# Screensaver hack for Kindle Touch



## PG4003 (Patricia) (Jan 30, 2010)

Is there a hack to install your own screensavers on the Touch?  I can't find it on MobileReads.

Please note:  I'm not trying to circumvent the sponsored ads, I'm thinking about paying the $40 to change my SO Touch to a non-SO, but I want to know if I can do the Jailbreak then and install my own screensavers.


----------



## Linjeakel (Mar 17, 2010)

Patricia, when the question was last asked here, back in October, NiLuJe said there wasn't a hack available for the Touch at that time and he didn't know if there would be. If you can't find one on MobileReads, I'm inclined to think one hasn't been worked out yet.

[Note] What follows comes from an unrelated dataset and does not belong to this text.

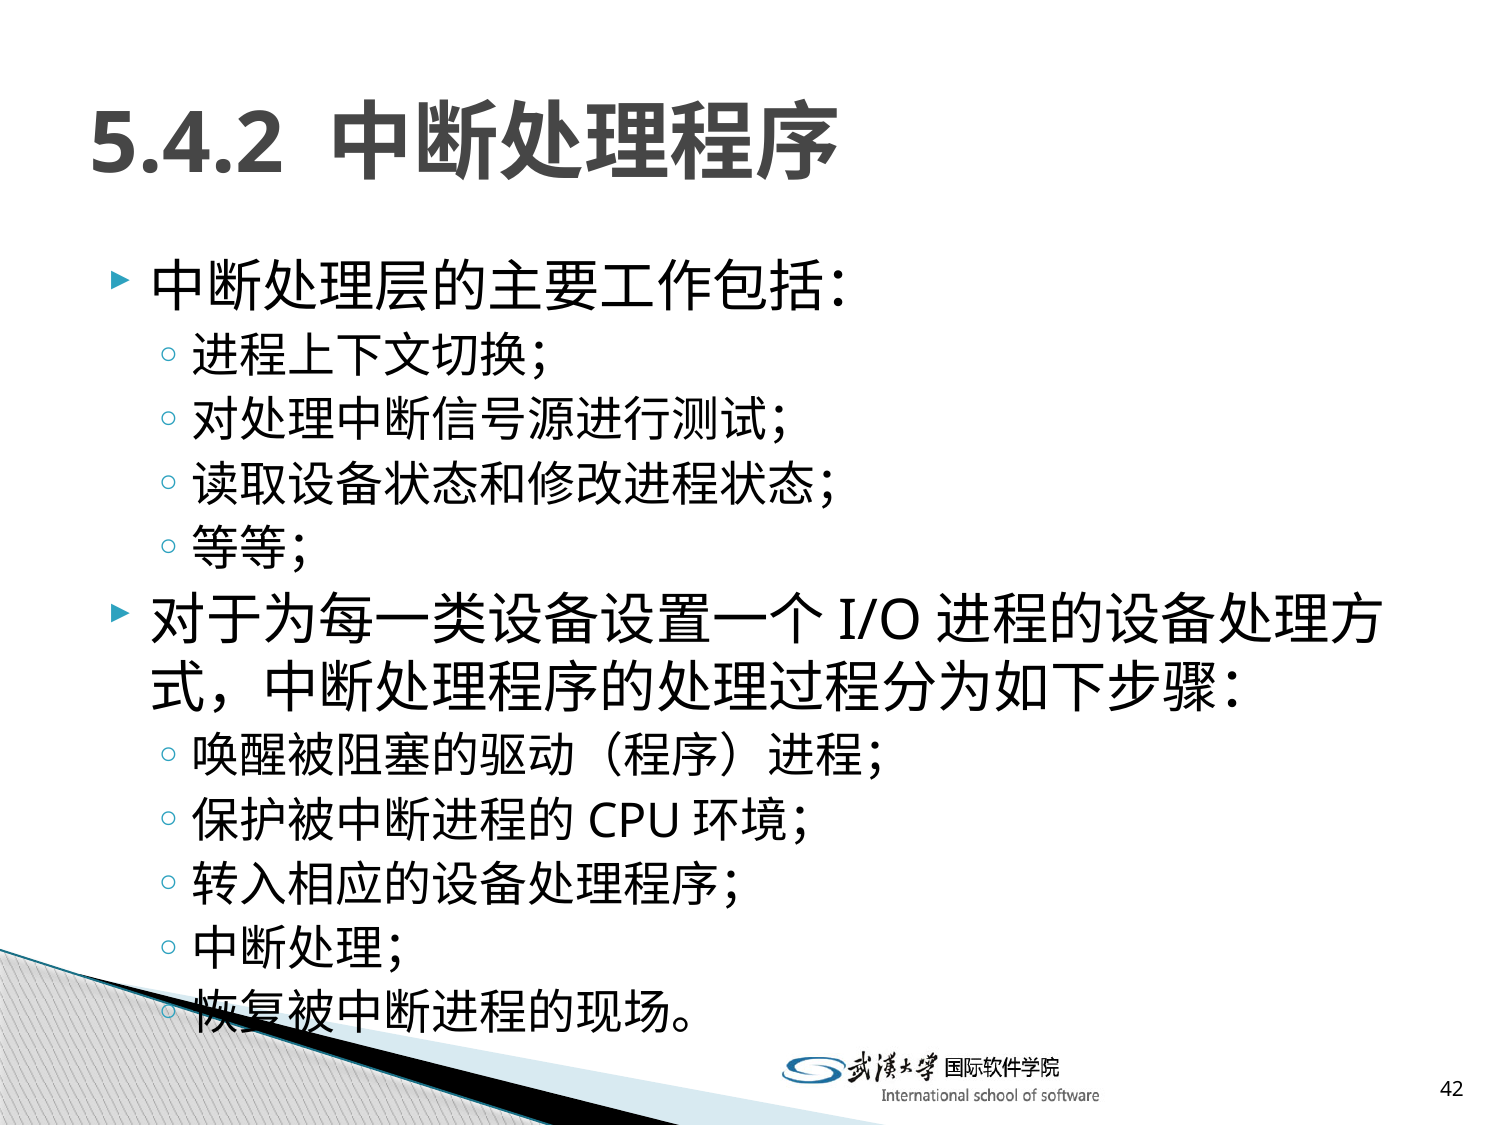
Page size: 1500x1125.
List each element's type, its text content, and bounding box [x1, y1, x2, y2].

If anyone knows different, please let us know!


----------



## PG4003 (Patricia) (Jan 30, 2010)

OK thanks - that's what I suspected.


----------



## bradh (Jan 6, 2012)

you can disable the screen saver.. but not sure you want that...  in the search bar enter  ~ds  then tap Go.

rebooting the Kindle will restore the screen savers.


----------



## PG4003 (Patricia) (Jan 30, 2010)

Thanks, I really wanted to unsubscribe to the Special Offers on my Touch, and install my own screensavers.  Finally found the instructions for the hack over on Mobileread, but it's a little more complicated than it was for the Kindle Keyboard.  I'm afraid I'll brick my Kindle, so I'm just gonna stay where I am.


----------



## Cardinal (Feb 24, 2010)

I really, really wish that on the Kindles without SO Amazon would allow people to put on their own screensavers!

I've never used a hack but I would love to match the screensaver to the Decal Girl skin on my Kindles.

My Nook Simple Touch is the first eReader I've had that I've put my own screensaver on and I love it.  I find myself looking at my asleep Nook just to enjoy the screensavers that I chose.


----------